_WHAT IS EXPECTED_. Reproduce, word for word, the 2012 Budget summary on key points for small businesses.

Budget 2012 summary - Key points for small businesses

By: Tom Whitney

Date: 21 March 2012

The Chancellor announced a raft of measures affecting small firms in the 2012 Budget, which he said “unashamedly backed business” so that firms could “innovate and be the best”.

Key points for small businesses at a glance are:

Enterprise and finance summary for the 2012 Budget

  • National Loan Guarantee scheme launched offering £20 billion guaranteed bank finance
  • The Enterprise Finance Guarantee scheme is to be expanded
  • UK export finance support is to be expanded
  • Detail of the Government’s national infrastructure plans — road, railway and air development initiatives — will be published this summer
  • £70 million development fund launched to attract new businesses and jobs in London
  • Government support for £150 million of tax increment financing, from 2013-14, to help local authorities promote local development
  • Enterprise Zones offering enhanced capital allowances for start-ups in the London Royal Docks Enterprise Zone, three Scottish Enterprise Zones in Irvine, Nigg and Dundee, and Deeside in North Wales
  • A Green Investment Bank to open next month
  • The Government is considering introducing Enterprise Loans to provide funds to young start-ups

Red tape cuts featured in the Budget

  • The previous Government’s carbon reduction commitment is overly bureaucratic and is therefore under review. If red tape can’t be cut, it will be replaced with a new scheme in the autumn
  • Details of the overhaul of planning regulations to be announced next week — planning regulations will be cut from 1,000 pages to 50 pages in the “biggest reduction in business red tape ever undertaken”

_SOURCE DATA_.

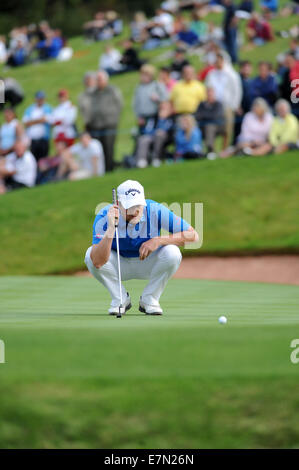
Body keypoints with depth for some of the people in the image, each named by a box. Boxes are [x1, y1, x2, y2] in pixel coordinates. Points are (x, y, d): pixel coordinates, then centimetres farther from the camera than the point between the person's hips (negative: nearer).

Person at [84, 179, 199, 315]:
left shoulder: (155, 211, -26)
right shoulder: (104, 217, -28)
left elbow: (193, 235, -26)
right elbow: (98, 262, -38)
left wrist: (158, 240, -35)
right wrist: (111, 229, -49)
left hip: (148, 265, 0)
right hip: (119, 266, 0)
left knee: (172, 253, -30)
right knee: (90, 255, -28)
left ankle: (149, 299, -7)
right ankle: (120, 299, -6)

---

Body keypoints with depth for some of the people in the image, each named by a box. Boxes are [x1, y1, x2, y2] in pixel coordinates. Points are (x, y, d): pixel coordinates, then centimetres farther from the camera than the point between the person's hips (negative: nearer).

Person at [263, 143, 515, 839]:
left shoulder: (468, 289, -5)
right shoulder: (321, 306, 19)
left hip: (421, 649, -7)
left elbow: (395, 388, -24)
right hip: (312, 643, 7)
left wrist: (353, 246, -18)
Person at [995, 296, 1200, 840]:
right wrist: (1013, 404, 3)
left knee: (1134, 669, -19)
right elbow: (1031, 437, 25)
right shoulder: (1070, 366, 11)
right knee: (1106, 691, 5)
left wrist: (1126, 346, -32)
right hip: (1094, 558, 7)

_YOUR SOLUTION_.
Budget 2012 summary - Key points for small businesses

By: Tom Whitney

Date: 21 March 2012

The Chancellor announced a raft of measures affecting small firms in the 2012 Budget, which he said “unashamedly backed business” so that firms could “innovate and be the best”.

Key points for small businesses at a glance are:

Enterprise and finance summary for the 2012 Budget

  • National Loan Guarantee scheme launched offering £20 billion guaranteed bank finance
  • The Enterprise Finance Guarantee scheme is to be expanded
  • UK export finance support is to be expanded
  • Detail of the Government’s national infrastructure plans — road, railway and air development initiatives — will be published this summer
  • £70 million development fund launched to attract new businesses and jobs in London
  • Government support for £150 million of tax increment financing, from 2013-14, to help local authorities promote local development
  • Enterprise Zones offering enhanced capital allowances for start-ups in the London Royal Docks Enterprise Zone, three Scottish Enterprise Zones in Irvine, Nigg and Dundee, and Deeside in North Wales
  • A Green Investment Bank to open next month
  • The Government is considering introducing Enterprise Loans to provide funds to young start-ups

Red tape cuts featured in the Budget

  • The previous Government’s carbon reduction commitment is overly bureaucratic and is therefore under review. If red tape can’t be cut, it will be replaced with a new scheme in the autumn
  • Details of the overhaul of planning regulations to be announced next week — planning regulations will be cut from 1,000 pages to 50 pages in the “biggest reduction in business red tape ever undertaken”